OBJECTIVES:
1. Rewrite the UTV tire post from "Full size Polaris" to "(Dec 6, 2011)", replacing "west Texas" with "southern Arizona".
2. Write the next part of the UTV tire recommendation thread, picking up after its last line.

READING PASSAGE:
##############################

# UTV tire recommendation



## pg542 (Oct 9, 2006)

Full size Polaris Ranger. Been looking hard at the Maxxis Bighorn 2.0 for west Texas duty. Needed more for rocky type terrain with some minor rockcrawling duty thrown in. I'm not going to raise the suspension, just going to stay with stock tire sizes. Big grip aggressive mud tires don't seem to hold up very well in that type of duty but Carlisle AT489's aren't holding up too well either. The terrain on this ranch is tough... I've looked on the net and Kenda Bear claw might be another candidate but haven't seen any reviews. The Maxxis Bighorn and Bighorn 2.0 reviews are all positive, Ideas? opinions, thoughts? Thanks.. .


----------



## Muleman (Dec 6, 2011)

##############################

LISTED RECORDS:
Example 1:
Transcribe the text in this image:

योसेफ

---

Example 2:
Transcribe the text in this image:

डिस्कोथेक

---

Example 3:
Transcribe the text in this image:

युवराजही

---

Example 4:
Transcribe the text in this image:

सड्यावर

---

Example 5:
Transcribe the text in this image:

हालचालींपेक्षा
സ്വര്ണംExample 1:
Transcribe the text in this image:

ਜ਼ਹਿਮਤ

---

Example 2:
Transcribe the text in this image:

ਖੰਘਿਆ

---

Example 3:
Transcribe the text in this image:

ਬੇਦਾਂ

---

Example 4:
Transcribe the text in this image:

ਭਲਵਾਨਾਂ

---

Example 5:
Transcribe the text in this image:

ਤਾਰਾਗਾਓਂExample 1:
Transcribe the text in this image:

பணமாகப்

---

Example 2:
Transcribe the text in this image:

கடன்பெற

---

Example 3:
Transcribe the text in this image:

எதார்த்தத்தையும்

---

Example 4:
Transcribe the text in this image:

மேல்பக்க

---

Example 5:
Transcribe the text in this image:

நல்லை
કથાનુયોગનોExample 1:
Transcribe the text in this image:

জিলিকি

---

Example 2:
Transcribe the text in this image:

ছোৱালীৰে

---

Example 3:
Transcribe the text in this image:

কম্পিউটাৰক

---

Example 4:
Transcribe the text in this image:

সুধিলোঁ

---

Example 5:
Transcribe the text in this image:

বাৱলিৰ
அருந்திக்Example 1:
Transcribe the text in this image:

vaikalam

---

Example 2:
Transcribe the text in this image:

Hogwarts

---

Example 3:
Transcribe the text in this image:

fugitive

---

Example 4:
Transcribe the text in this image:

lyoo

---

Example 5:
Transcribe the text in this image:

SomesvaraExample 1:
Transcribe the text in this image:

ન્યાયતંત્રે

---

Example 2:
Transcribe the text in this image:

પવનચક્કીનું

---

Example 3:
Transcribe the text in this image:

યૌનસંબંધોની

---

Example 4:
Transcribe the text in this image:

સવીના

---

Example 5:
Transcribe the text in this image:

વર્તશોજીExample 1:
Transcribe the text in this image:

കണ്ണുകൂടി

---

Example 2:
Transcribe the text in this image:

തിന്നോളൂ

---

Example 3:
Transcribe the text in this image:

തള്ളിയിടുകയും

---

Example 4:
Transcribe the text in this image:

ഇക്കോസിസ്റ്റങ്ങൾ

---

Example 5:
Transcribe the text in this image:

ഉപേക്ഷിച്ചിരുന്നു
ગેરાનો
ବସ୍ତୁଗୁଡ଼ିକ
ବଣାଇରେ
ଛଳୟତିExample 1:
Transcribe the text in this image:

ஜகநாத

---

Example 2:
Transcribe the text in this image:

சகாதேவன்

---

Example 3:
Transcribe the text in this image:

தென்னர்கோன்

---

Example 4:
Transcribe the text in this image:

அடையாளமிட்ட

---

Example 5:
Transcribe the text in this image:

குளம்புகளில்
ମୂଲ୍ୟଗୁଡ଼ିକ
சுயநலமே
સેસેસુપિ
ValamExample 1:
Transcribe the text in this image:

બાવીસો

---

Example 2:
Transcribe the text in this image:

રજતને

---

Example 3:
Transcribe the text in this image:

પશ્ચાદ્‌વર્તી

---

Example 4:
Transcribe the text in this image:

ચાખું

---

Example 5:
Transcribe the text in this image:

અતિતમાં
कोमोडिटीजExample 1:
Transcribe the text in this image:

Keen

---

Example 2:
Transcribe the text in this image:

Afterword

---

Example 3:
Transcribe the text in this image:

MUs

##############################

PER-TASK ANSWERS:
1.
Full size Polaris Ranger. Been looking hard at the Maxxis Bighorn 2.0 for southern Arizona duty. Needed more for rocky type terrain with some minor rockcrawling duty thrown in. I'm not going to raise the suspension, just going to stay with stock tire sizes. Big grip aggressive mud tires don't seem to hold up very well in that type of duty but Carlisle AT489's aren't holding up too well either. The terrain on this ranch is tough... I've looked on the net and Kenda Bear claw might be another candidate but haven't seen any reviews. The Maxxis Bighorn and Bighorn 2.0 reviews are all positive, Ideas? opinions, thoughts? Thanks.. .


----------



## Muleman (Dec 6, 2011)

2.
I have 2 Kawasaki Mules and I have tried all types of tires in West Texas on my ranch.. The best so far have been Mud Cats and the tires they sell at Sams Club with tread like Big Horns but 50 bucks cheaper per tire. These both have 8 ply tread and 4 ply sidewalls. The Sams tire comes with a warranty so if they wear uneven you can probably do something different or get them replaced. I now have the Sams Club tires on both with no issues.


----------



## dabossgonzo (Mar 5, 2010)

*bighorns*

I have two atv's I use for the lease in west Texas (Langtry) and by far the bighorns are the best I have found. Not sure if they would be as good on a heavier SXS though.... Muleman hunts right down the road from me and has for years (he is freaking old) so he probably has it figured out pretty well.

Muleman if you read this sorry i just couldn't help myself!


----------



## pg542 (Oct 9, 2006)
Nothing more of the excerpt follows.